TLDR
- On-chain investigator Shima uncovered the full laundering route of Shiba Inu funds stolen in the Shibarium hack.
- The attacker made a crucial mistake that allowed Shima to trace the stolen assets through various wallets and Tornado Cash.
- Shima linked 48 KuCoin deposit addresses to the stolen Shiba Inu funds, suggesting money mules were involved in the cash-out process.
- Shiba Inu assets were sold for ETH and moved through multiple intermediary wallets before reaching KuCoin.
- Shima shared his findings with the Shibarium team to help law enforcement act on the stolen funds, after KuCoin declined to act without a case number.
Almost three months after the Shibarium bridge hack, on-chain investigator Shima has uncovered the full path of stolen funds. Through careful analysis, Shima discovered an error made by the attacker that exposed the entire laundering process.
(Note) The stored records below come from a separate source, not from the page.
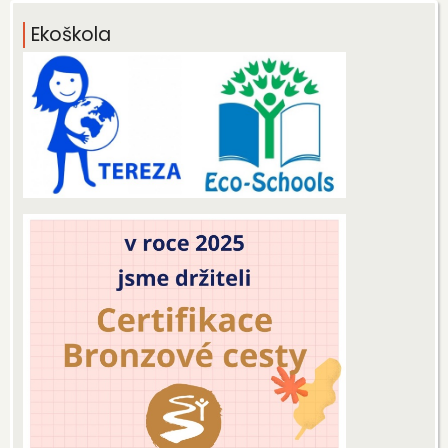
Ekoškola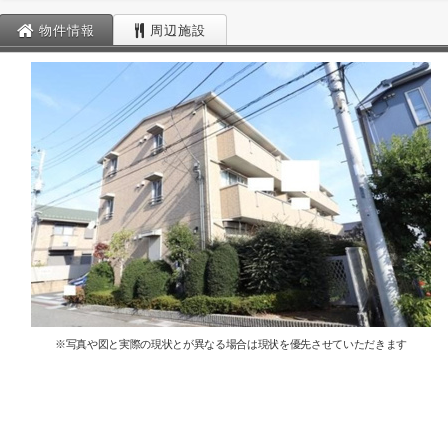
物件情報
周辺施設
※写真や図と実際の現状とが異なる場合は現状を優先させていただきます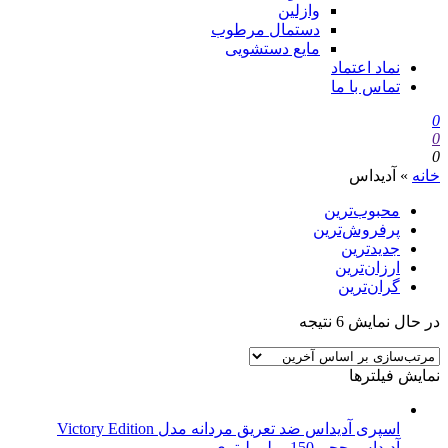
وازلین
دستمال مرطوب
مایع دستشویی
نماد اعتماد
تماس با ما
0
0
0
خانه
»
آدیداس
محبوب‌ترین
پرفروش‌ترین
جدیدترین
ارزان‌ترین
گران‌ترین
در حال نمایش 6 نتیجه
نمایش فیلترها
اسپری آدیداس ضد تعریق مردانه مدل Victory Edition
آدیداس حجم 150 میلی لیتری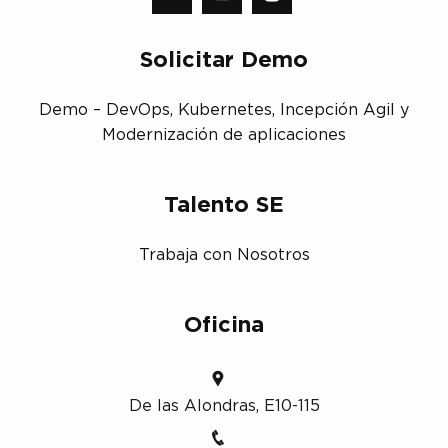
Solicitar Demo
Demo – DevOps, Kubernetes, Incepción Agil y
Modernización de aplicaciones
Talento SE
Trabaja con Nosotros
Oficina
De las Alondras, E10-115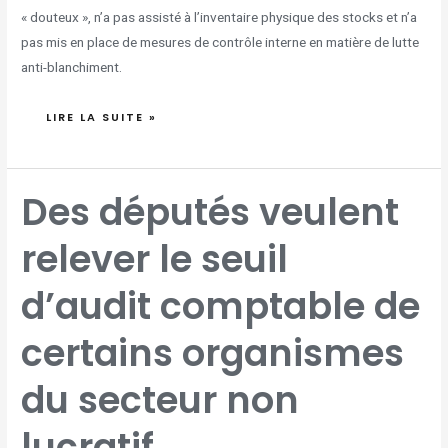
« douteux », n’a pas assisté à l’inventaire physique des stocks et n’a
pas mis en place de mesures de contrôle interne en matière de lutte
anti-blanchiment.
LIRE LA SUITE »
DES
Des députés veulent
DÉPUTÉS
VEULENT
RELEVER
LE
relever le seuil
SEUIL
D’AUDIT
COMPTABLE
DE
CERTAINS
d’audit comptable de
ORGANISMES
DU
SECTEUR
NON
LUCRATIF
certains organismes
du secteur non
lucratif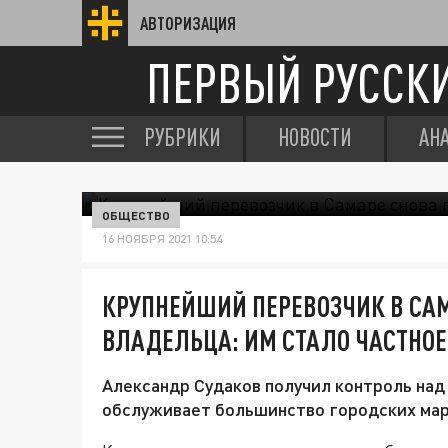
АВТОРИЗАЦИЯ
ПЕРВЫЙ РУССК
РУБРИКИ
НОВОСТИ
АН
ОБЩЕСТВО
16 НОЯБРЯ 2021 10:54
КРУПНЕЙШИЙ ПЕРЕВОЗЧИК В СА
ВЛАДЕЛЬЦА: ИМ СТАЛО ЧАСТНОЕ
Александр Судаков получил контроль над
обслуживает большинство городских ма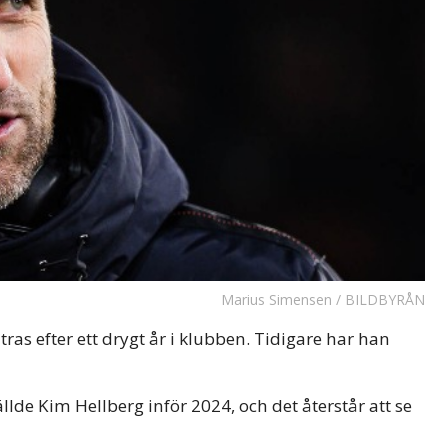
Marius Simensen / BILDBYRÅN
tras efter ett drygt år i klubben. Tidigare har han
e Kim Hellberg inför 2024, och det återstår att se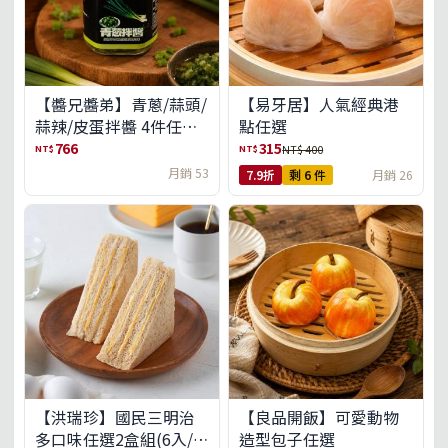
【醬兄醬弟】青蔥/蒜頭/
【易牙居】人氣經典港
蒜辣/皮蛋拌醬 4件任選
點任選
(免運組)
766
315
NT$
NT$
NT$ 400
月銷 53
7.9折
剩 6 件
月銷 26
【洪瑞珍】國民三明治
【良品開飯】可愛動物
多口味任選2盒組(6入/
造型包子任選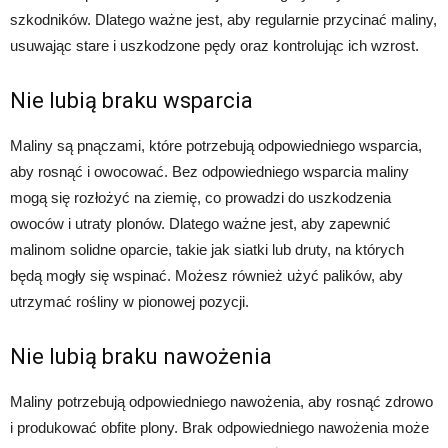
szkodników. Dlatego ważne jest, aby regularnie przycinać maliny,
usuwając stare i uszkodzone pędy oraz kontrolując ich wzrost.
Nie lubią braku wsparcia
Maliny są pnączami, które potrzebują odpowiedniego wsparcia,
aby rosnąć i owocować. Bez odpowiedniego wsparcia maliny
mogą się rozłożyć na ziemię, co prowadzi do uszkodzenia
owoców i utraty plonów. Dlatego ważne jest, aby zapewnić
malinom solidne oparcie, takie jak siatki lub druty, na których
będą mogły się wspinać. Możesz również użyć palików, aby
utrzymać rośliny w pionowej pozycji.
Nie lubią braku nawożenia
Maliny potrzebują odpowiedniego nawożenia, aby rosnąć zdrowo
i produkować obfite plony. Brak odpowiedniego nawożenia może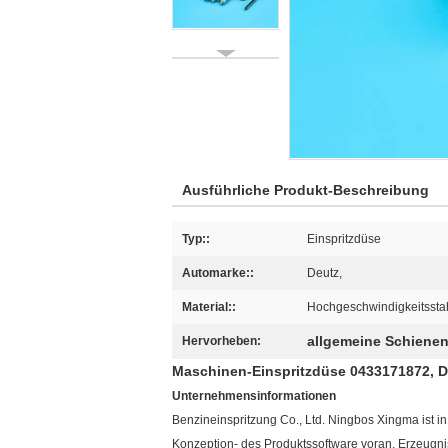
Ausführliche Produkt-Beschreibung
Typ::
Einspritzdüse
Automarke::
Deutz,
Material::
Hochgeschwindigkeitssta
allgemeine Schienen
Hervorheben:
Maschinen-Einspritzdüse 0433171872, D
Unternehmensinformationen
Benzineinspritzung Co., Ltd. Ningbos Xingma ist 
Konzeption- des Produktssoftware voran. Erzeugni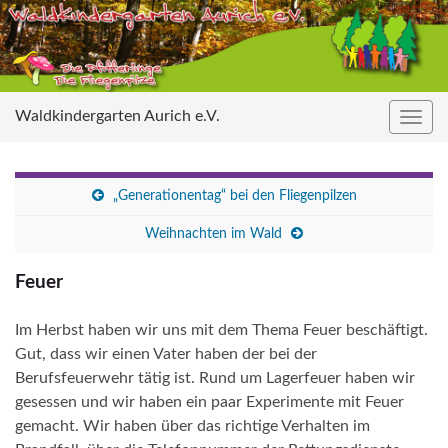
Waldkindergarten Aurich e.V.
Navig
umsc
„Generationentag“ bei den Fliegenpilzen
Weihnachten im Wald
Feuer
Im Herbst haben wir uns mit dem Thema Feuer beschäftigt.
Gut, dass wir einen Vater haben der bei der
Berufsfeuerwehr tätig ist. Rund um Lagerfeuer haben wir
gesessen und wir haben ein paar Experimente mit Feuer
gemacht. Wir haben über das richtige Verhalten im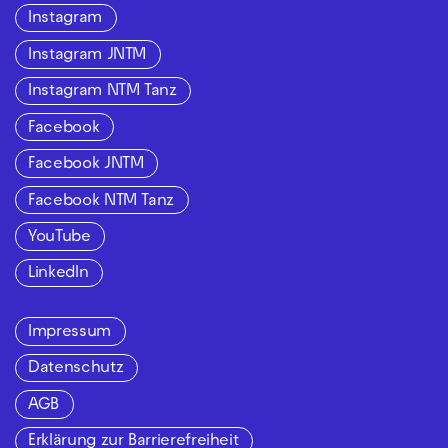
Instagram
Instagram JNTM
Instagram NTM Tanz
Facebook
Facebook JNTM
Facebook NTM Tanz
YouTube
LinkedIn
Impressum
Datenschutz
AGB
Erklärung zur Barrierefreiheit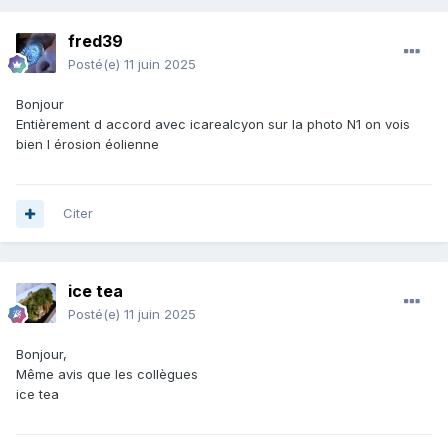
fred39
Posté(e)
11 juin 2025
Bonjour
Entièrement d accord avec icarealcyon sur la photo N1 on vois
bien l érosion éolienne
Citer
ice tea
Posté(e)
11 juin 2025
Bonjour,
Même avis que les collègues
ice tea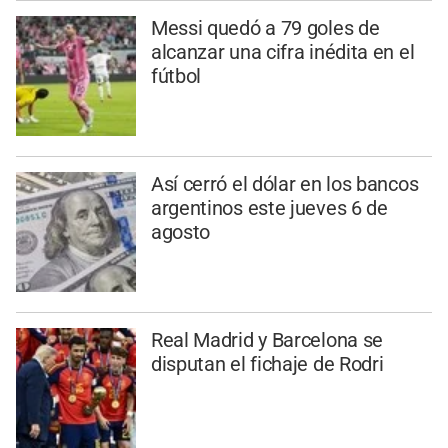
Messi quedó a 79 goles de
alcanzar una cifra inédita en el
fútbol
Así cerró el dólar en los bancos
argentinos este jueves 6 de
agosto
Real Madrid y Barcelona se
disputan el fichaje de Rodri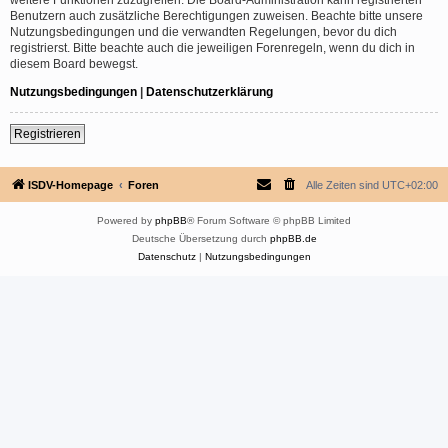
Benutzern auch zusätzliche Berechtigungen zuweisen. Beachte bitte unsere
Nutzungsbedingungen und die verwandten Regelungen, bevor du dich
registrierst. Bitte beachte auch die jeweiligen Forenregeln, wenn du dich in
diesem Board bewegst.
Nutzungsbedingungen
|
Datenschutzerklärung
Registrieren
ISDV-Homepage
Foren
Alle Zeiten sind
UTC+02:00
Powered by
phpBB
® Forum Software © phpBB Limited
Deutsche Übersetzung durch
phpBB.de
Datenschutz
|
Nutzungsbedingungen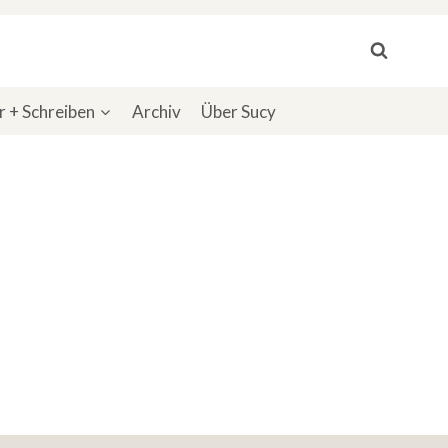
 + Schreiben
Archiv
Über Sucy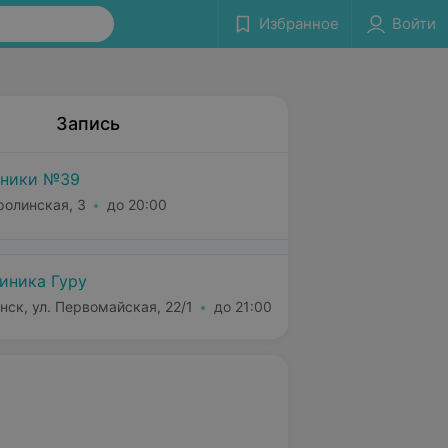
Избранное
Войти
Запись
иники №39
ролинская, 3
до 20:00
иника Гуру
нск, ул. Первомайская, 22/1
до 21:00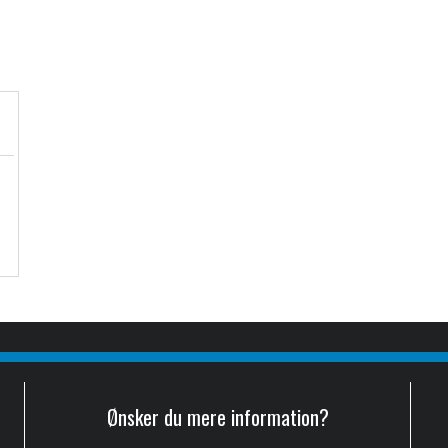
Ønsker du mere information?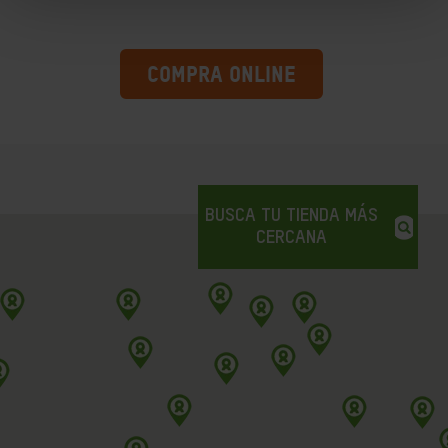
COMPRA ONLINE
BUSCA TU TIENDA MÁS
CERCANA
His findings offer crucial insights into the stolen Shiba Inu assets and their journey through various wallets.
Shiba Inu Funds Trace Reveals Laundering Path
Shima’s investigation began with the hacker’s initial transaction, which was linked to the Shibarium bridge exploit. The attacker used several wallets to move stolen assets, including Shiba Inu tokens. After these transactions, the funds were funneled through Tornado Cash, a tool often used for money laundering.
Shibarium Bridge hacker foolishly chose not to accept the K9 bounty – it’s finally time to share the investigation we’ve been working on…🔎 this is juicy 🤤
The hacker made one stupid mistake and it completely unravelled their Tornado Cash laundering. 💰🌪️💵
That one mistake… pic.twitter.com/itxsXbbGSm
— Shima 島。 (@MRShimamoto) December 1, 2025
Shima’s breakthrough came when he spotted a small transaction that linked the funds to a secret withdrawal wallet. This transaction connected multiple wallets and allowed him to trace the stolen assets. “This small mistake revealed the entire laundering operation,” Shima stated.
Through his analysis, Shima identified 48 deposits, all linked to the KuCoin exchange. The stolen Shiba Inu tokens, along with other assets, moved through several intermediary wallets before reaching the exchange. Shima believes the attacker avoided completing KYC at KuCoin, relying instead on money mules to cash out the stolen funds.
Shiba Inu and KuCoin Involvement
Shima’s analysis pointed to KuCoin as a key player in the laundering operation. The stolen funds, including Shiba Inu tokens, made their way to 45 unique deposit addresses. The attacker used multiple small transactions to further obscure the funds’ origin, with one reused deposit address linking to a previous exploit.
Shima was able to connect the dots between the Shibarium hack and the KuCoin deposits, despite the exchange’s reluctance to act without law enforcement involvement. He shared his findings with the Shibarium team to ensure law enforcement could take appropriate action. “We had to go public with the full analysis when progress stalled,” he explained.
The stolen Shiba Inu tokens were sold for ETH before being laundered through Tornado Cash. Shima’s work uncovered the entire laundering trail, which began with the hack and ended in KuCoin deposits.
Shima’s investigation revealed how easily stolen Shiba Inu assets can be moved across different platforms, making it crucial for exchanges to strengthen their security measures.